A number of articles in newspapers including one yesterday from the Seattle Post-Intelligencer are all asking the same question: “Is Post-Abortion Syndrome Real?” And their main tactic-because they actually have no facts- is simply to put the old scare quotes around anything a christian or conservative says.

You can tell the press doesn’t like something when they put quotes around it for no reason. Remember “so-called partial birth abortion” which, according to the media was intermittently described as never ever performed and then a necessary surgery required to save lives. Republican tax “relief, “War on terror” and “Media Bias” also come to mind. I wonder what those “objective reporters” will start questioning next.

But now the scare quote battle is to ensure the public believes in the stress-free abortion. In the face of a study conducted by Finland’s National Research and Development Center for Welfare and Health which found the suicide rate among women who had an abortion was six times higher than for women who had given birth in the prior year, the press is deep in their “nothing to see here” strategem.

In this day and age we have Carpal Tunnel Syndrome? Restless Leg Syndrome? Post election stress syndrome? Silicone breast syndrome? 21st Century Stress Syndrome? And these syndromes go completely unquestioned by the major media.

Ms. Magazine took time away from interviewing Laurie David and Sheryle Crow to criticize anyone who thought abortion might be at all traumatic to women.

-“Post-abortion stress syndrome” — PASS or PAS — sounds scientific, but don’t be fooled — it’s a made-up term. Not recognized as an official syndrome or diagnosis by the American Psychiatric Association , the American Psychological Association, or any other mainstream authority, it is a bogus affliction invented by the religious right.

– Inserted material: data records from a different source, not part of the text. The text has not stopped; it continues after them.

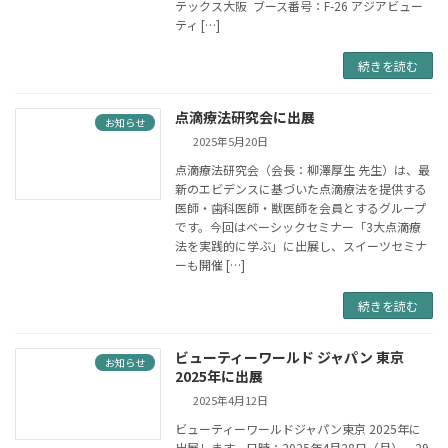
テックス大阪 ブース番号：F-26 アジアビュー
ティ […]
続きを読む
点滴療法研究会に出展
お知らせ
2025年5月20日
点滴療法研究会（会長：柳澤厚生 先生）は、最
新のエビデンスに基づいた点滴療法を提供する
医師・歯科医師・獣医師を会員とするグループ
です。今回はベーシックセミナー「3大点滴療
法を実践的に学ぶ」に出展し、スイーツセミナ
ーも開催 […]
続きを読む
ビューティーワールド ジャパン 東京
お知らせ
2025年に出展
2025年4月12日
ビューティーワールドジャパン東京 2025年に
出展します。日時：2025年4月28日（月）、29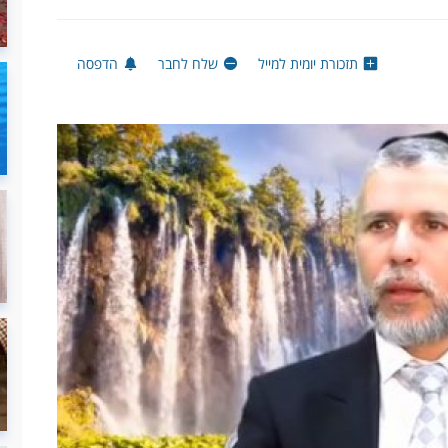
תזכורת יומית למייל
שלח לחבר
הדפסה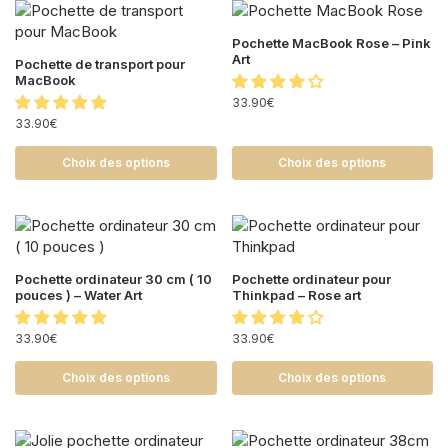
Pochette MacBook Rose – Pink
Art
Pochette de transport pour
MacBook
33.90
€
33.90
€
Choix des options
Choix des options
Pochette ordinateur 30 cm ( 10
Pochette ordinateur pour
pouces ) – Water Art
Thinkpad – Rose art
33.90
€
33.90
€
Choix des options
Choix des options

Like children who when they’re scared they close their eyes, when liberals don’t like something they simply pretend it doesn’t exist. This from the Seattle Post-Intelligencer:

If people have moral or religious objections to abortion, that’s fine, but I have objections to making up a syndrome to put backdoor barriers to people getting medical care,” said Nada Stotland, vice president of the American Psychiatric Association. “It’s a misuse of science co-opting a serious medical problem by using a similar name.”

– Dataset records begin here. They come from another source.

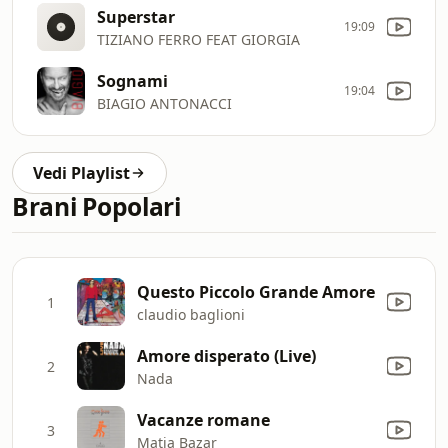
Superstar
19:09
TIZIANO FERRO FEAT GIORGIA
Sognami
19:04
BIAGIO ANTONACCI
Vedi Playlist
Brani Popolari
Questo Piccolo Grande Amore
1
claudio baglioni
Amore disperato (Live)
2
Nada
Vacanze romane
3
Matia Bazar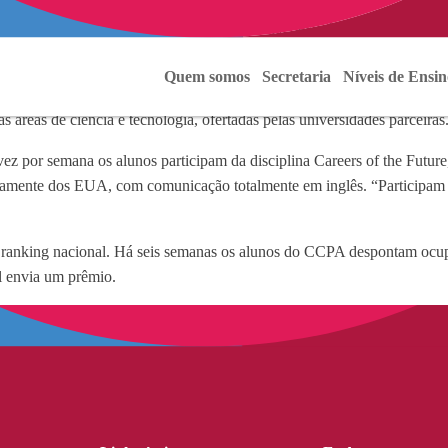
com instituições estrangeiras de ensino. Uma delas é a Full Sail Unive
Quem somos
Secretaria
Níveis de Ensin
ico de Sergipe que promove esse tipo de experiência internacional, foc
as áreas de ciência e tecnologia, ofertadas pelas universidades parceiras
or semana os alunos participam da disciplina Careers of the Future, 
etamente dos EUA, com comunicação totalmente em inglês. “Participam de
 um ranking nacional. Há seis semanas os alunos do CCPA despontam ocu
il envia um prêmio.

The New York Times did a piece earlier this year where they felt compelled to throw in the old scare quotes to signify their displeasure:

“Early on a windy Saturday morning in November, Rhonda Arias drove her Dodge Caravan past a Wal-Mart at the end of her block and onto the Interstate. She was beginning the 50-mile drive from her house in southwest Houston to Plane State Jail, where she is, as she puts it, an “abortion-recovery counselor.”

What will these “wonderful” “progressives” think of next?